The Velocipede Races by Emily June Street (Microcosm Publishing, ISBN 978-1-62106-058-1)
I am always delighted by the different genres Microcosm link bikes to – so a Young Adult Feminist Steampunk novel was always going to make me smile. Here’s how they describe it:
“Emmeline Escot knows that she was born to ride in Seren’s cutthroat velocipede races. The only problem: She’s female in a world where women lead tightly laced lives. Emmeline watches her twin brother gain success as a professional racing jockey while her own life grows increasingly narrow. Ever more stifled by rules, corsets, and her upcoming marriage of convenience to a brusque stranger, Emmy rebels—with stunning consequences. Can her dream to race survive scandal, scrutiny, and heartbreak?”
Urban Revolutions: A Woman’s Guide to Two-Wheeled Transportation by Emilie Bahr (Microcosm Publishing, ISBN 978-1-62106-912-6)
They say “Emilie Bahr draws on her experience as an everyday cyclist and a transportation planner in New Orleans to demystify urban bicycling in this visually-compelling and fun-to-read field guide.
What does it mean for a city to be bike-friendly? What makes bicycling a women’s issue? What does it take to feel safe on a bike? How do you bike to work in the summer and still look professional? What is the most fun you can possibly have on two wheels without being athletic? Bahr answers all these questions and more in her friendly and thoughtful essays and detailed practical tips.”
Bikenomics: How Bicycling Can Save The Economy (Updated and Expanded) by Elly Blue (Microcosm Publishing, ISBN 978-162106-240-0)
This was first published back in 2013, but it’s been updated. Here’s the description:
“Elly Blue’s Bikenomics provides a surprising and compelling new perspective on the way we get around and on how we spend our money, as families and as a society. The book starts with a look at Americans’ real transportation costs, and moves on to examine the current civic costs of our transportation system. Blue tells the stories of people, businesses, organizations, and cities who are investing in two-wheeled transportation. The multifaceted North American bicycle movement is revealed, with its contradictions, challenges, successes, and visions.”
Microcosm is just the beginning of this year’s book list…! We have some very different autobiographies this year, with a focus on adventures, but starting with one that must have had a really quick turn-around, as it goes right up to August this year…
Laura Trott and Jason Kenny: The Inside Track (Michael O’Mara Books, ISBN 978-1782437963)
It’s the joint autobiography of the newly-married couple – with how they got into cycling, met each other, and the adventures they’ve had since, with, of course, the ten Olympic gold medals they have between them, and a whole drawer full of rainbow jerseys. The publisher doesn’t seem to be giving out review copies, so I can’t find reviews on the cycling sites, but you can watch them talk about the book, and I guess the type of thing that will be in it, on this clip from the Loose Women talk show.

• _Dataset records_

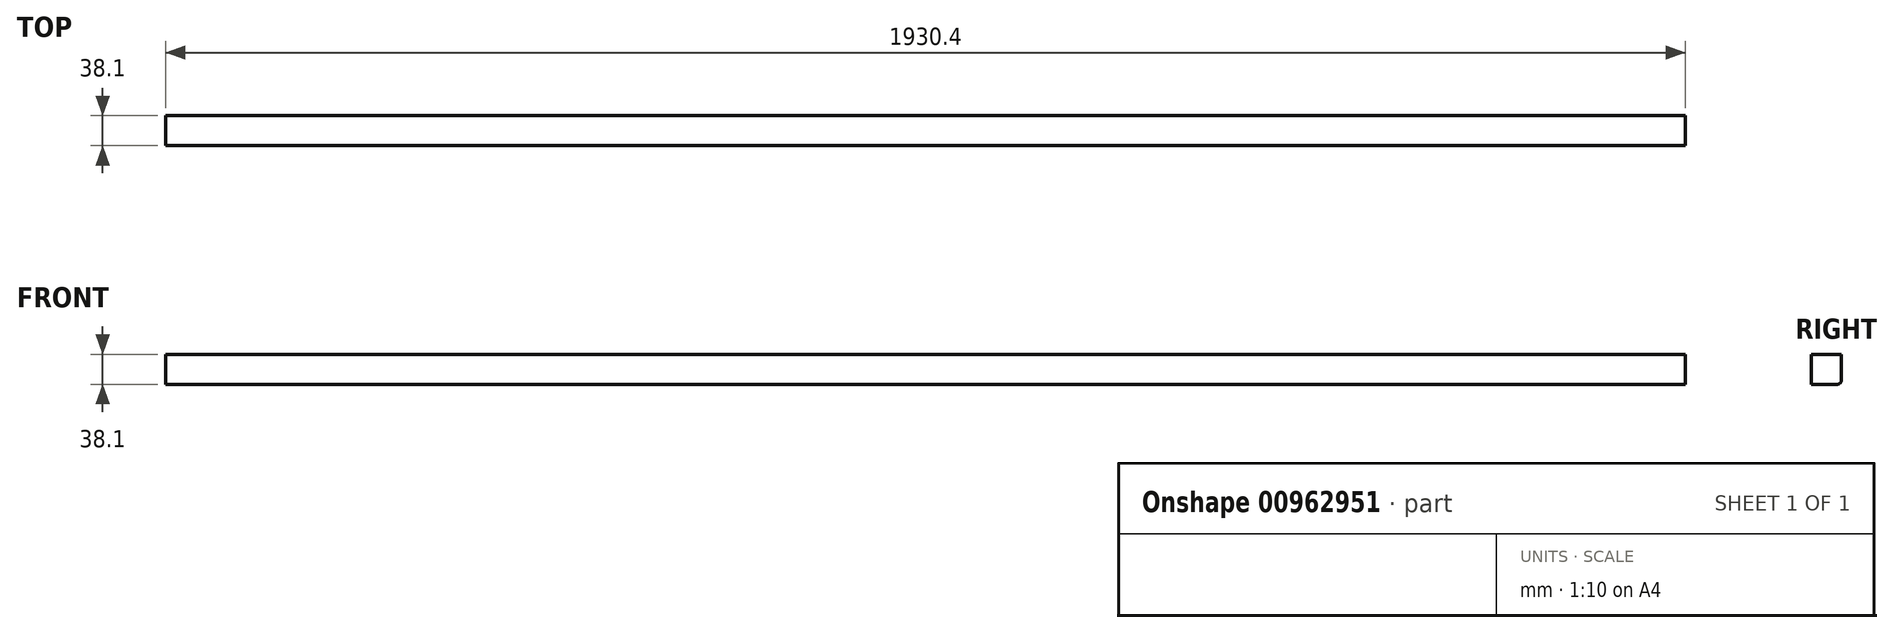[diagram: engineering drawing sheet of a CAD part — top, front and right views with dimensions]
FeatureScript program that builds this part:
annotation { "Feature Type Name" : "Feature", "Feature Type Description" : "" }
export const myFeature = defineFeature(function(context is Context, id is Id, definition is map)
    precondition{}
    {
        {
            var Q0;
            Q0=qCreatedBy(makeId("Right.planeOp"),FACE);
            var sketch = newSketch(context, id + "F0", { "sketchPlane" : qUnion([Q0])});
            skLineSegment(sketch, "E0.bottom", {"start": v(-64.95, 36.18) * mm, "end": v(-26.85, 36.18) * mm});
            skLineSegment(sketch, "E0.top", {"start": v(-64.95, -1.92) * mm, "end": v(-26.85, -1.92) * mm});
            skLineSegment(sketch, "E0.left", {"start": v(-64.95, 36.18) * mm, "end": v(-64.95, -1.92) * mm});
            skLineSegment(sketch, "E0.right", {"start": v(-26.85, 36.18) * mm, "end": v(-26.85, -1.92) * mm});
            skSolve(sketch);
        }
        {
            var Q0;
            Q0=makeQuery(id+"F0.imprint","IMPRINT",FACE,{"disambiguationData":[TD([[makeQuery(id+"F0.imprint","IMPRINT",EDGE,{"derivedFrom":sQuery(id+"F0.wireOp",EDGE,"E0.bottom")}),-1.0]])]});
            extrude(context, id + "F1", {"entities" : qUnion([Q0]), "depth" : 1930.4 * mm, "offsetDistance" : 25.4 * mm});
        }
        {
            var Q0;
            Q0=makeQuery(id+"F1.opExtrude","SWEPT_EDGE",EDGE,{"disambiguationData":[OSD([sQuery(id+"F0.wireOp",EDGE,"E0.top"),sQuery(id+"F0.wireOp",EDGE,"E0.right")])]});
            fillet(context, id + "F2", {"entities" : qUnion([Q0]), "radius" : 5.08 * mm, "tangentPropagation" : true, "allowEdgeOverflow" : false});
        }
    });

==

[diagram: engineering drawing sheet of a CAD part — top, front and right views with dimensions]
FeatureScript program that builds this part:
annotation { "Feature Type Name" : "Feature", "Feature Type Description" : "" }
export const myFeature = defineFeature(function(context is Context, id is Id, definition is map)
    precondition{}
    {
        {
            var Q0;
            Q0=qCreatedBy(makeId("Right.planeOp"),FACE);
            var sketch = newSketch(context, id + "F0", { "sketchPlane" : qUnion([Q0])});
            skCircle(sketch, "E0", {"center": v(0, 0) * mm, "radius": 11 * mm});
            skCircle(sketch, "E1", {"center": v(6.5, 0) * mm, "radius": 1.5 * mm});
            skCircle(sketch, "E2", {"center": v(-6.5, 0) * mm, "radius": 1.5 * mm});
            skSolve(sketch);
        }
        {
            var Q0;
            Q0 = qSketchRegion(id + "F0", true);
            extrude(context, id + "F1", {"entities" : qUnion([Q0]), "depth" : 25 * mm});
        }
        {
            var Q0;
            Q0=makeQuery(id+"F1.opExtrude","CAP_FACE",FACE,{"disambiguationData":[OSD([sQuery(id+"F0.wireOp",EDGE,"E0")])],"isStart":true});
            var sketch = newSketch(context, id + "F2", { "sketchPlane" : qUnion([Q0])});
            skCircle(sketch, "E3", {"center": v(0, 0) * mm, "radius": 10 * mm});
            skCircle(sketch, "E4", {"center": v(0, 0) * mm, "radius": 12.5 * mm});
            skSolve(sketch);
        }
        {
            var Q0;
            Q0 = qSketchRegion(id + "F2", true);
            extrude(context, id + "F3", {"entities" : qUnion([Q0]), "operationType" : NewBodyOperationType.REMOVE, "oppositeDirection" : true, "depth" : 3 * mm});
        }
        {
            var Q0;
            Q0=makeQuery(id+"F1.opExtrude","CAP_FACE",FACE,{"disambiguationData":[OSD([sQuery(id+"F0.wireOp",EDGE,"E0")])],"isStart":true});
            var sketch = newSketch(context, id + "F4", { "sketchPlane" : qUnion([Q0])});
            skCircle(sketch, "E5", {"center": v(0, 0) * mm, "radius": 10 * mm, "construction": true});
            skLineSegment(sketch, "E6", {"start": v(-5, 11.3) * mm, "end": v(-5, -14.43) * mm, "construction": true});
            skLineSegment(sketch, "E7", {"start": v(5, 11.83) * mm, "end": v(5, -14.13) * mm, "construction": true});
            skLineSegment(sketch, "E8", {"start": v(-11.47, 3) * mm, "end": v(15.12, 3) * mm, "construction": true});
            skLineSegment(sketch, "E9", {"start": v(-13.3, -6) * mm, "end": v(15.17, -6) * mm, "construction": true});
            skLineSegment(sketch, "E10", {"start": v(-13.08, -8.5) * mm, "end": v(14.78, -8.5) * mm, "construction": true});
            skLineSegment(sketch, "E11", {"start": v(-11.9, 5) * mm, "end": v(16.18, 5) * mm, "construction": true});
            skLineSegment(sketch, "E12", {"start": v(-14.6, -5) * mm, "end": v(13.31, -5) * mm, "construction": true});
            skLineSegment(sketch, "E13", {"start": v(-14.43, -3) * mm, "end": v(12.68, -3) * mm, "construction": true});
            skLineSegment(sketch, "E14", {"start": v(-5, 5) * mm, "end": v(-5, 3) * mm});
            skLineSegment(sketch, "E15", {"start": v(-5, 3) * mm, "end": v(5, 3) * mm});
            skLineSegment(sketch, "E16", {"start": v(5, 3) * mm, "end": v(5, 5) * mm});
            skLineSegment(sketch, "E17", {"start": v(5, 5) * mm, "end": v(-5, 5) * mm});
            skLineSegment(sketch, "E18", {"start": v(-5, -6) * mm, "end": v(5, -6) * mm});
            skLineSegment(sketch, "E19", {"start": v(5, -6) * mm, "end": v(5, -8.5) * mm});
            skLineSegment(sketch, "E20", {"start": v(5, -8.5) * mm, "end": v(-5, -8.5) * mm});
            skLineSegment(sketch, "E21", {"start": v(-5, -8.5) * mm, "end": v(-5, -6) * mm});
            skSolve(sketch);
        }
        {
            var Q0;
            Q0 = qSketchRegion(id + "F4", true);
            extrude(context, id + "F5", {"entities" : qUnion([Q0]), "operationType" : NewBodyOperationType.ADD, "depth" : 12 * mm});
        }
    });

• _What you need to do_
A) Pull out every line of the records that contains the string "newSketch", matching case exactly.
B) Carry the list of cycling books forward, starting after its last sentence.

• _Responses_
A)
            var sketch = newSketch(context, id + "F0", { "sketchPlane" : qUnion([Q0])});
            var sketch = newSketch(context, id + "F0", { "sketchPlane" : qUnion([Q0])});
            var sketch = newSketch(context, id + "F2", { "sketchPlane" : qUnion([Q0])});
            var sketch = newSketch(context, id + "F4", { "sketchPlane" : qUnion([Q0])});

B)
Milla’s Inspiration, by Tony Frobisher
Laura Trott is also featured in another book, which might not be technically published this year, but I really want to promote it anyway, as it’s raising money for some great charities.
Tony Frobisher is a huge cycling fan, whose daughter Milla has spastic quadriplegia as a result of her extremely premature birth. Tony has raised over £30,000 through cycling-related challenges, for various charities that support other children like Milla, and their families, and the cookbooks are a part of it. He created the first one, Milla’s Cookbook, in 2003 – full of recipes from celebrities and famous people, and it was so successful, he made this one. It’s got over 120 recipes for comfort food, from all kinds of people including Jamie Oliver, lots of celebrities, and some awesome women cyclists, including Laura Trott, Lucinda Brand and Iris Slappendel.
Find out more about the book and buy it here – all the money raised goes to the charities. And if you want to follow Tony’s other bike adventures, follow his twitter (I absolutely adored his tweets of Milla meeting top cyclists like Marianne Vos and Helen Wyman at bike races – one of the highlights of my women’s cycling year).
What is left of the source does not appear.